▸ Required work
Consider the material that follows. How many of its lines contain "high"? Reply with the number alone.

▸ Study material
..........

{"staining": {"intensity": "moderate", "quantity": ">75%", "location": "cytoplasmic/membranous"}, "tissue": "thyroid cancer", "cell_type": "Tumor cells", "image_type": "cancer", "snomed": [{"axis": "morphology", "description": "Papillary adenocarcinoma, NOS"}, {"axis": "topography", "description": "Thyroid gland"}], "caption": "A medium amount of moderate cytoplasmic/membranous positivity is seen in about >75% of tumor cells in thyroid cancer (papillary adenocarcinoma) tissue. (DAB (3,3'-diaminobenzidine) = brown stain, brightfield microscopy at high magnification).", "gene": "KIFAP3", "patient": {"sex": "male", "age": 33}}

..........

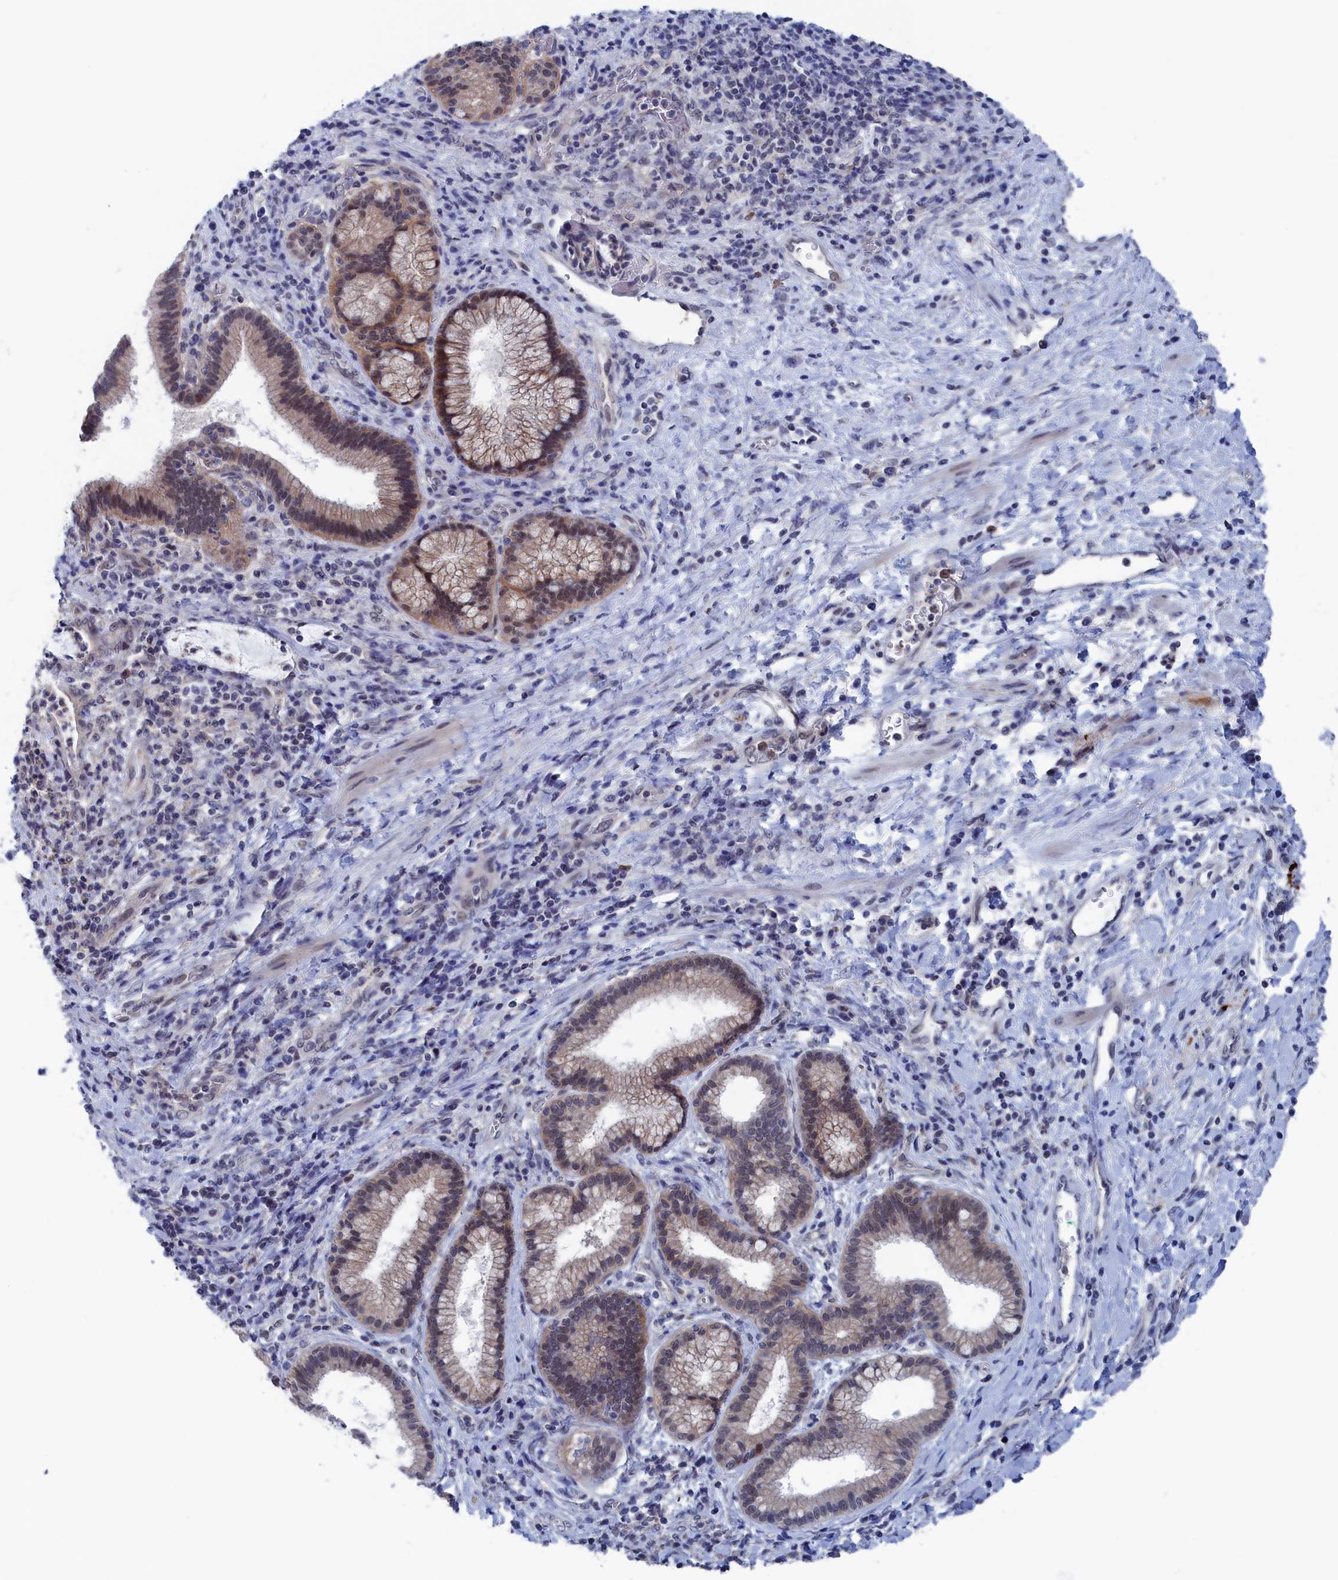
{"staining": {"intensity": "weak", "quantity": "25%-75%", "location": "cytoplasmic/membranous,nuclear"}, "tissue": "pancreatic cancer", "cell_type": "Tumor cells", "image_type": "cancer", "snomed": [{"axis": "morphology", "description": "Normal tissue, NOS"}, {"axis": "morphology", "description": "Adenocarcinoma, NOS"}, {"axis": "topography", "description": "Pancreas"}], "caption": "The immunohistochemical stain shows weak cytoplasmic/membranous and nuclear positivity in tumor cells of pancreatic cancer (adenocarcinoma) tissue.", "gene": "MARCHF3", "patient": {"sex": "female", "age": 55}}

..........

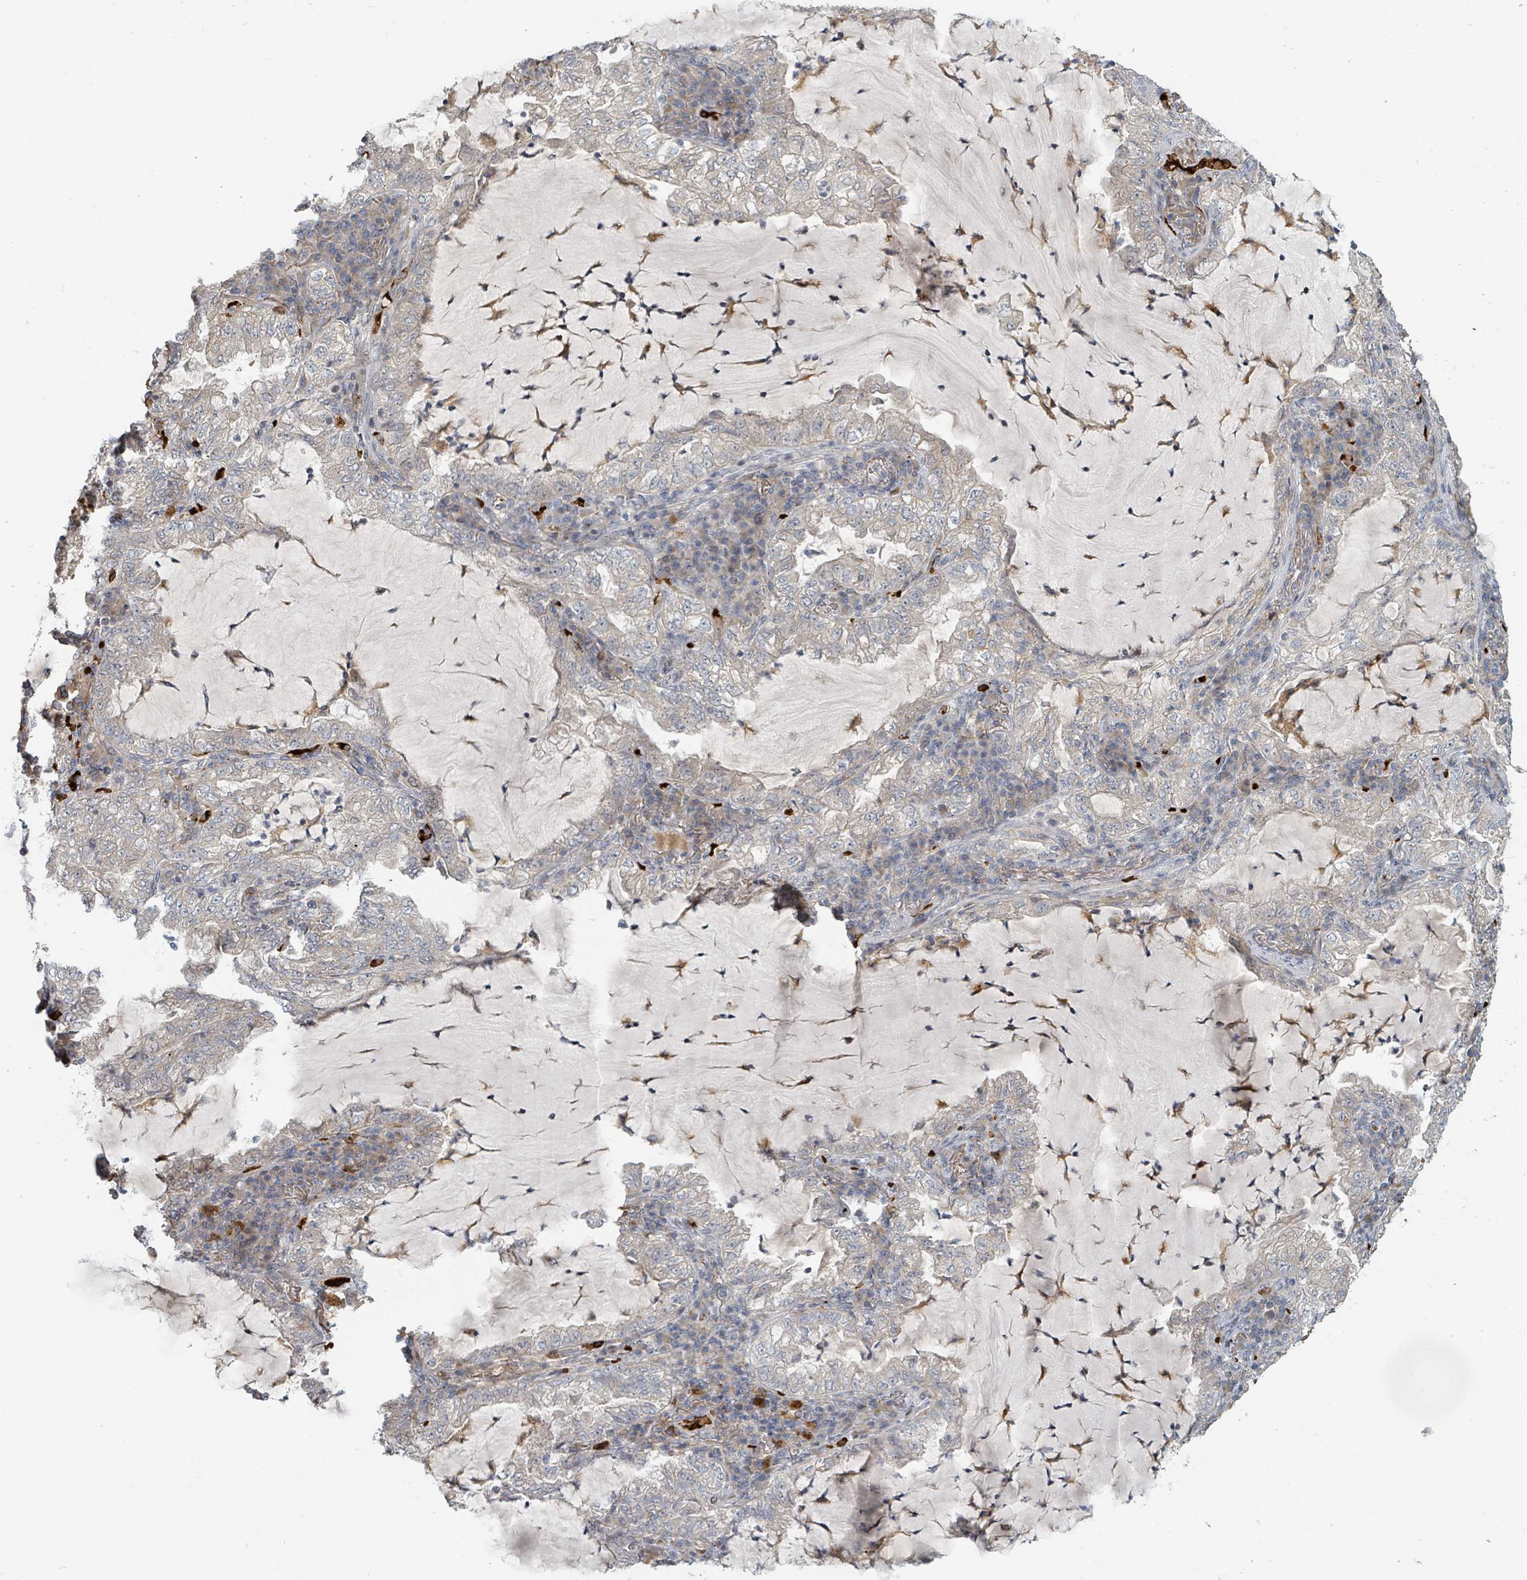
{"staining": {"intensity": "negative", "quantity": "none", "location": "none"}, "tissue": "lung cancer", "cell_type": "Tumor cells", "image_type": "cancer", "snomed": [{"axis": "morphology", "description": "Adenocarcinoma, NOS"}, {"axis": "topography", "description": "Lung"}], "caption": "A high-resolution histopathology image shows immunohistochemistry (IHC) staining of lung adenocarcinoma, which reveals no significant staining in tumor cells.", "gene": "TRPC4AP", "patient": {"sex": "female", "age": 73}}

..........

▸ Solution to this task
2